In the way that Chandler laid out Park is a man of honor and the best man in his world but unlike some of the other parts of the essay we come to see the intimate moments of his private life. His private life is such an integral part of who he is that to not see it would be a disservice. Charlie Huston knows how to finish a novel strong and Sleepless is his strongest yet. Its strength lies in how he immerses us in the fabric of his life and the love that’s present in it. When the end finally comes and the fabric of his life is so fundamentally altered it traverses into the realm of tragedy.

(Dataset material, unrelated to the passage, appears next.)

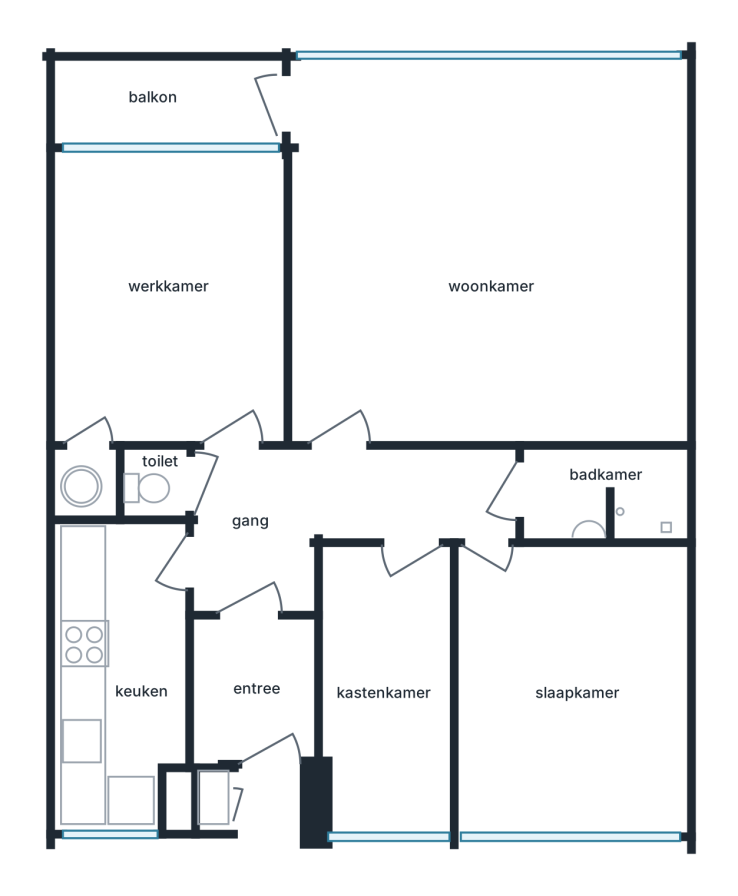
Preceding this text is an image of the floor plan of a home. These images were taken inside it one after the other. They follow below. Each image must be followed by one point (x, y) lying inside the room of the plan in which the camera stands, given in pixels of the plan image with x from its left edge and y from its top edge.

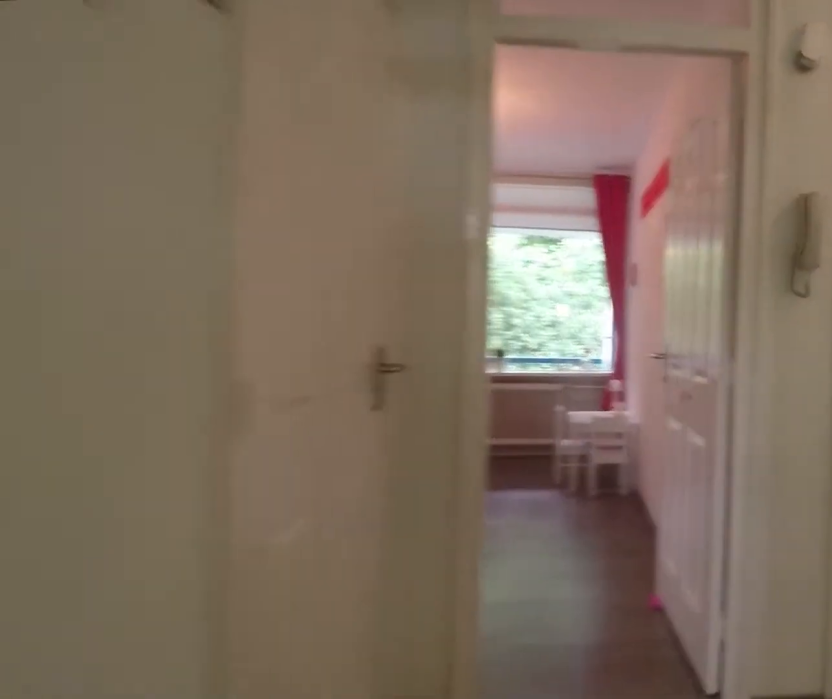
(332, 511)
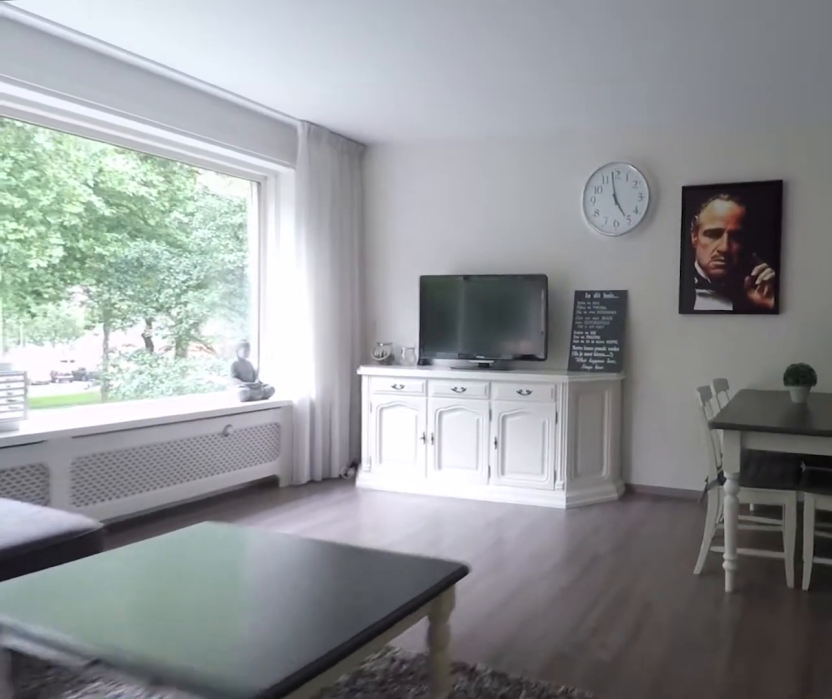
(488, 254)
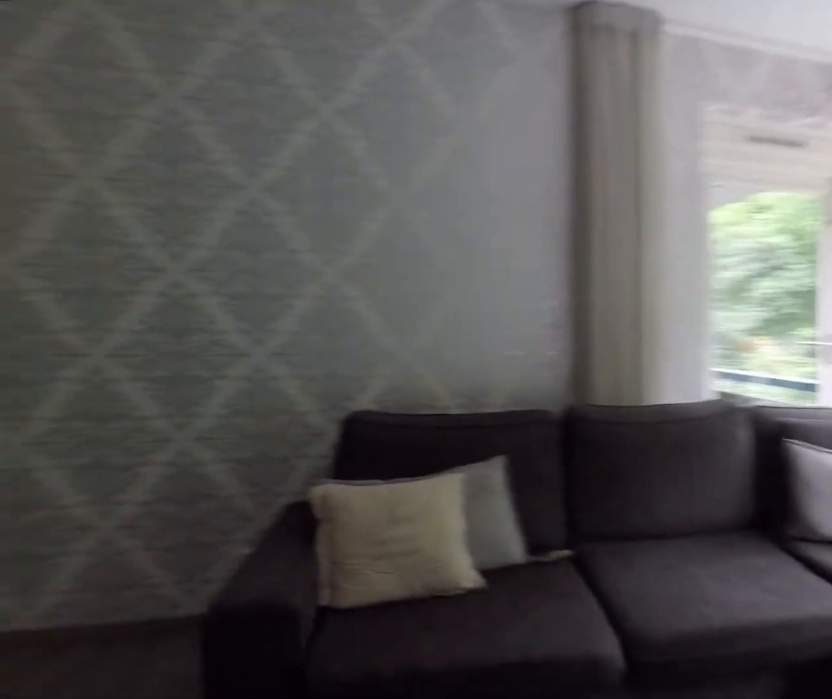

One of the things that is interesting is that after an insane publication schedule he doesn’t have anything on the near horizon. After writing and publishing 11 novels in 6 years he is rounding a significant bend. Let’s say that again 11 novels in 6 years. Crime writers are often fond of saying that the way to write a novel is to put your ass in the chair and keep doing it every day no matter what. I’ve seen this writing strategy denigrated by others as reducing art to craft. I call gas face. At the end of the day you side with craft because craft gets the job done. 11 novels in 6 years. That’s pulp baby. Pulp Noir.
Check it out though. Huston doesn’t have another book scheduled to come out this year, or next. His next book, whatever it may be, will be coming out from Mulholland in 2012. Huston has taken the rare opportunity in his meteoric rise over the last couple of years to slow down, take a breath. With a breather in sight it’s exciting to think of the possibilities of what his fiction will do next. I can’t help but feel like we are on the precipice of something great.
If you read Charlie Huston’s novels in order of publication, from Caught Stealing to Sleepless, you will see a progression from hungry up and comer to one of the most exciting writers we have.